Riding in the deep winter is for the dedicated and hardened, true cyclists. This section is for the cyclist who refuses to ride on the trainer and will deal with deep snow, ice, and bitter conditions.
Normally, you don't want to be out in the deep winter for too long. I plan my routes to be very short and hard, just to break up my time on the trainer. I get cold very quickly, so I like being within 10 miles of my house during this time period. I also like to ride a race called the Dirty Dozen — a race the week before Thanksgiving where cyclists ride the hardest climbs around Pittsburgh. Many other cities have a similar race, or you can create your own! Generally, I like to keep my rides under two hours in the deep winter or I will start to freeze.
The key to deep winter dressing is to layer so you can control your body temperature. For example, you may want to wear a merino wool base layer, a thermal jersey, and a thermal jacket. The Hunter men’s and women’s merino wool base layers are great examples. Instead of a softshell jacket, you will want to wear a heavy-duty thermal jacket. These jackets offer more insulation and are windproof and waterproof. They are also designed to allow your body to cool off during hard efforts.
Normally, I can ride with just a base layer and my winter jacket. When it is really cold, I wear a long-sleeve jersey to provide more warmth. I use heated gloves, but I also add a liner and sometimes a lightweight glove for added warmth. I like gloves that extend up the wrists so the cold does not crawl up my arm. For my head, I used a thermal fleece ski mask to protect my face from the cold.
For pants, I use the thickest thermal bib tights I can find. I like the ones that loop around your feet to cover the gap between your shoes and pants. I also use ski pants as an outer layer — the only problem with them is that the right leg will get caught inside of the drivetrain, so you have to be careful about that.
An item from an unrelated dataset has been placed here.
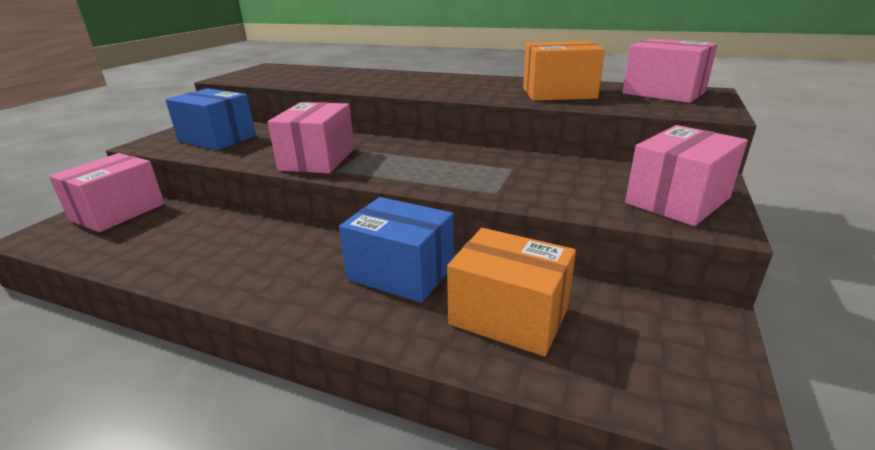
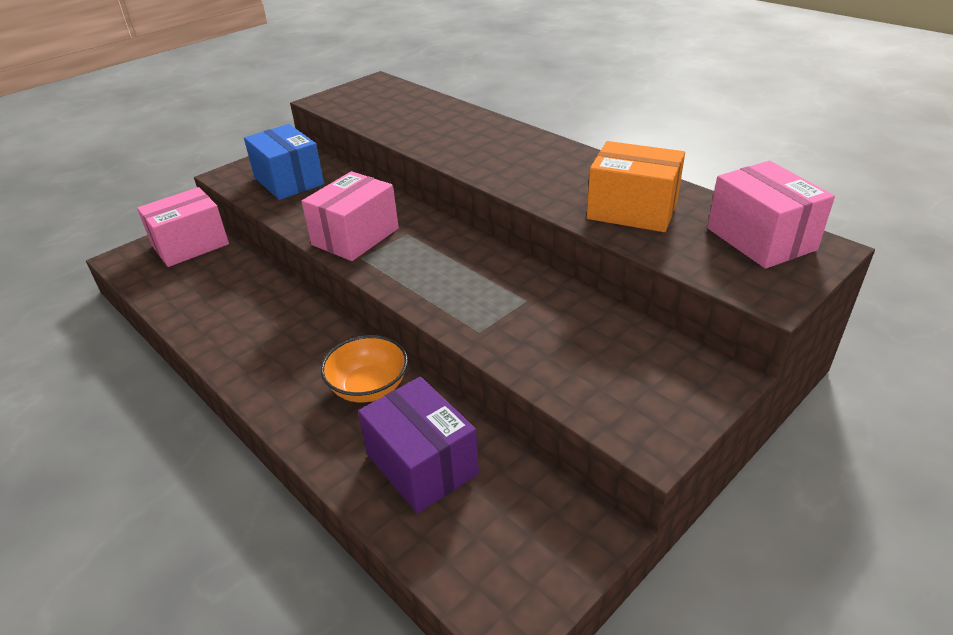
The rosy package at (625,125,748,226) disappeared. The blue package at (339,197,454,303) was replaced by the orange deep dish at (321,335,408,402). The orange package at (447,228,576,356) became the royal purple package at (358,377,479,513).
For shoes, I wear either winter cycling shoes or winter cycling boots with booties on. If I am riding on snow, I generally don't ride with clipless pedals but it is an option. I use mountain bike pedals instead — I recommend the Raceface Aeffect pedals. I like riding with a heavy boot and a flat pedal because I might have to walk over an obstacle. If I am riding on roads that have been scraped by the snowplow, I use a winter cycling shoe.
Winter cycling shoes have very few, if any, vents to allow air to travel inside. They also have fleece inside, a waterproof cover over the shoe, and a sock-like tongue that extends over the ankle to keep your feet warm and cover you from the top of your shoe to the bottom of your pants.
Pro tip: Buy larger-sized shoes so you can layer up your socks. I like having merino wool socks as a base layer and thermal socks as an outside layer. I generally don't have a problem with cold feet, but if you do, I suggest heated shoe covers. Just like for shoes, there is an electric heating element inside the bootie to heat your feet.
If it is snowing outside and I am riding on clean roads, I will use my gravel bike; however, if I want to ride in deep snow, I will use a fat tire mountain bike. With a fat tire mountain bike, you have a massive tire for grip that’s around four- to five-inches wide for extra traction. You can ride with five to 20 pound-force per square inch (psi) in the tires to get more grip in the deep snow. They are also fun in the sand — I used to ride them in Hawaii!
Also, you can get spiked tires for your winter or fat tire bike. Spiked tires are just like the ones you use for your car; they have small spikes to break through the ice and provide grip.
I am glad you made it to the end of my winter cycling suggestions! Although I hate snow and I never want to live in a climate that has snow ever again, I had some of my most fun rides in the winter. I love riding on Christmas Day, for example, because you can enjoy the road and nature without cars or anyone to bother you. Cycling in the cold air and having the road to yourself makes for some of the best rides of the year. Happy riding!